#### DATA SECTION

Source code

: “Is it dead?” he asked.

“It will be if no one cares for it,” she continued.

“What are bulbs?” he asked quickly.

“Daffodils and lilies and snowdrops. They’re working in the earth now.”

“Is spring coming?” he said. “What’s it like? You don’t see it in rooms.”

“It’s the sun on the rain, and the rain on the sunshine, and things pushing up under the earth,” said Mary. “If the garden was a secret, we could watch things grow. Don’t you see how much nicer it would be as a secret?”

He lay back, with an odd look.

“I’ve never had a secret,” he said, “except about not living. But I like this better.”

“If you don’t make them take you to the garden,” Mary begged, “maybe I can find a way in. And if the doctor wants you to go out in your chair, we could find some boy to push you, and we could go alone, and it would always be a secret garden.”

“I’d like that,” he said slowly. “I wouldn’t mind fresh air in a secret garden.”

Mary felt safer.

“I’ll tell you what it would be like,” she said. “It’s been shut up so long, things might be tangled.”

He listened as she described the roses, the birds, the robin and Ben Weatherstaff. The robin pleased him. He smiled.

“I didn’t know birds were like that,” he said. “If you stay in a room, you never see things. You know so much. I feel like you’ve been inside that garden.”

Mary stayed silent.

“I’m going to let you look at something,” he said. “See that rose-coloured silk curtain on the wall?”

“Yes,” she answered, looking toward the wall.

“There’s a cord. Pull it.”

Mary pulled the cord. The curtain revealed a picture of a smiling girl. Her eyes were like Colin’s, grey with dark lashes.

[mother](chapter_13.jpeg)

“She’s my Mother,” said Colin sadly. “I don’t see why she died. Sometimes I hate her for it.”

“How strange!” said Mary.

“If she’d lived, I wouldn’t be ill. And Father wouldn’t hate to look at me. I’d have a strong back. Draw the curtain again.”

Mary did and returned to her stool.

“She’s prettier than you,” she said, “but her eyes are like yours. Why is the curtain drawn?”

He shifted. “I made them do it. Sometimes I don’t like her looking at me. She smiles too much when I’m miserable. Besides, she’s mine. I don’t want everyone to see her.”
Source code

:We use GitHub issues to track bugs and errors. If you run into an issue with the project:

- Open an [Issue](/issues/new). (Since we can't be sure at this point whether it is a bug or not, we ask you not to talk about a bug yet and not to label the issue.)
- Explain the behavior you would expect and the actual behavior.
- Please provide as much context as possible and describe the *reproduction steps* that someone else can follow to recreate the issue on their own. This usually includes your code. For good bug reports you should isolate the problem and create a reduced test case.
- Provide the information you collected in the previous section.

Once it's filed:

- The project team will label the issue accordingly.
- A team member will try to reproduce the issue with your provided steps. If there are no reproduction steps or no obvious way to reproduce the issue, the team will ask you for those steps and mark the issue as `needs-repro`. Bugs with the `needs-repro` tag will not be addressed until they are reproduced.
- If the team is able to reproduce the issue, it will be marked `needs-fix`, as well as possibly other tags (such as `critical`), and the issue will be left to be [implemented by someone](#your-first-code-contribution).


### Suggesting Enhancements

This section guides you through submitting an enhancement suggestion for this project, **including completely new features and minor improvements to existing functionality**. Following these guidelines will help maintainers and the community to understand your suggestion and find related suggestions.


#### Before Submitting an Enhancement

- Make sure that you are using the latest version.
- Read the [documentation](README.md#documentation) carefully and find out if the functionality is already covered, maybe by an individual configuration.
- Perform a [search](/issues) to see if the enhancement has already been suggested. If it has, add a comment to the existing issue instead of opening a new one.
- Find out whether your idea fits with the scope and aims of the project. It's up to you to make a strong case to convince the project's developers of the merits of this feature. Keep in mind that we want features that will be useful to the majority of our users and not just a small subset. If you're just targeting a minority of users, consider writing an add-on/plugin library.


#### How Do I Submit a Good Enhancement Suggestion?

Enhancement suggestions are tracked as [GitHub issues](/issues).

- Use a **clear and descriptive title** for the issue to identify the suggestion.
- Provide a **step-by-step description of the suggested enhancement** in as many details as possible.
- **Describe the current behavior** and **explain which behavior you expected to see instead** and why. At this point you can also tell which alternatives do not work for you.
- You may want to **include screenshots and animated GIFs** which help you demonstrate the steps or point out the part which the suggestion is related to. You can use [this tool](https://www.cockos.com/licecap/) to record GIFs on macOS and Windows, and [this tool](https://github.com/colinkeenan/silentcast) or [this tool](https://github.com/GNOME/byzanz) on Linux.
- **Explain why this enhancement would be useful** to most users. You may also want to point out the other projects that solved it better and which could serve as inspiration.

########

**WORK TO BE COMPLETED**: Every record above needs to be copied exactly.

**RESULT OF THIS EXERCISE**:
Source code

: “Is it dead?” he asked.

“It will be if no one cares for it,” she continued.

“What are bulbs?” he asked quickly.

“Daffodils and lilies and snowdrops. They’re working in the earth now.”

“Is spring coming?” he said. “What’s it like? You don’t see it in rooms.”

“It’s the sun on the rain, and the rain on the sunshine, and things pushing up under the earth,” said Mary. “If the garden was a secret, we could watch things grow. Don’t you see how much nicer it would be as a secret?”

He lay back, with an odd look.

“I’ve never had a secret,” he said, “except about not living. But I like this better.”

“If you don’t make them take you to the garden,” Mary begged, “maybe I can find a way in. And if the doctor wants you to go out in your chair, we could find some boy to push you, and we could go alone, and it would always be a secret garden.”

“I’d like that,” he said slowly. “I wouldn’t mind fresh air in a secret garden.”

Mary felt safer.

“I’ll tell you what it would be like,” she said. “It’s been shut up so long, things might be tangled.”

He listened as she described the roses, the birds, the robin and Ben Weatherstaff. The robin pleased him. He smiled.

“I didn’t know birds were like that,” he said. “If you stay in a room, you never see things. You know so much. I feel like you’ve been inside that garden.”

Mary stayed silent.

“I’m going to let you look at something,” he said. “See that rose-coloured silk curtain on the wall?”

“Yes,” she answered, looking toward the wall.

“There’s a cord. Pull it.”

Mary pulled the cord. The curtain revealed a picture of a smiling girl. Her eyes were like Colin’s, grey with dark lashes.

[mother](chapter_13.jpeg)

“She’s my Mother,” said Colin sadly. “I don’t see why she died. Sometimes I hate her for it.”

“How strange!” said Mary.

“If she’d lived, I wouldn’t be ill. And Father wouldn’t hate to look at me. I’d have a strong back. Draw the curtain again.”

Mary did and returned to her stool.

“She’s prettier than you,” she said, “but her eyes are like yours. Why is the curtain drawn?”

He shifted. “I made them do it. Sometimes I don’t like her looking at me. She smiles too much when I’m miserable. Besides, she’s mine. I don’t want everyone to see her.”
Source code

:We use GitHub issues to track bugs and errors. If you run into an issue with the project:

- Open an [Issue](/issues/new). (Since we can't be sure at this point whether it is a bug or not, we ask you not to talk about a bug yet and not to label the issue.)
- Explain the behavior you would expect and the actual behavior.
- Please provide as much context as possible and describe the *reproduction steps* that someone else can follow to recreate the issue on their own. This usually includes your code. For good bug reports you should isolate the problem and create a reduced test case.
- Provide the information you collected in the previous section.

Once it's filed:

- The project team will label the issue accordingly.
- A team member will try to reproduce the issue with your provided steps. If there are no reproduction steps or no obvious way to reproduce the issue, the team will ask you for those steps and mark the issue as `needs-repro`. Bugs with the `needs-repro` tag will not be addressed until they are reproduced.
- If the team is able to reproduce the issue, it will be marked `needs-fix`, as well as possibly other tags (such as `critical`), and the issue will be left to be [implemented by someone](#your-first-code-contribution).


### Suggesting Enhancements

This section guides you through submitting an enhancement suggestion for this project, **including completely new features and minor improvements to existing functionality**. Following these guidelines will help maintainers and the community to understand your suggestion and find related suggestions.


#### Before Submitting an Enhancement

- Make sure that you are using the latest version.
- Read the [documentation](README.md#documentation) carefully and find out if the functionality is already covered, maybe by an individual configuration.
- Perform a [search](/issues) to see if the enhancement has already been suggested. If it has, add a comment to the existing issue instead of opening a new one.
- Find out whether your idea fits with the scope and aims of the project. It's up to you to make a strong case to convince the project's developers of the merits of this feature. Keep in mind that we want features that will be useful to the majority of our users and not just a small subset. If you're just targeting a minority of users, consider writing an add-on/plugin library.


#### How Do I Submit a Good Enhancement Suggestion?

Enhancement suggestions are tracked as [GitHub issues](/issues).

- Use a **clear and descriptive title** for the issue to identify the suggestion.
- Provide a **step-by-step description of the suggested enhancement** in as many details as possible.
- **Describe the current behavior** and **explain which behavior you expected to see instead** and why. At this point you can also tell which alternatives do not work for you.
- You may want to **include screenshots and animated GIFs** which help you demonstrate the steps or point out the part which the suggestion is related to. You can use [this tool](https://www.cockos.com/licecap/) to record GIFs on macOS and Windows, and [this tool](https://github.com/colinkeenan/silentcast) or [this tool](https://github.com/GNOME/byzanz) on Linux.
- **Explain why this enhancement would be useful** to most users. You may also want to point out the other projects that solved it better and which could serve as inspiration.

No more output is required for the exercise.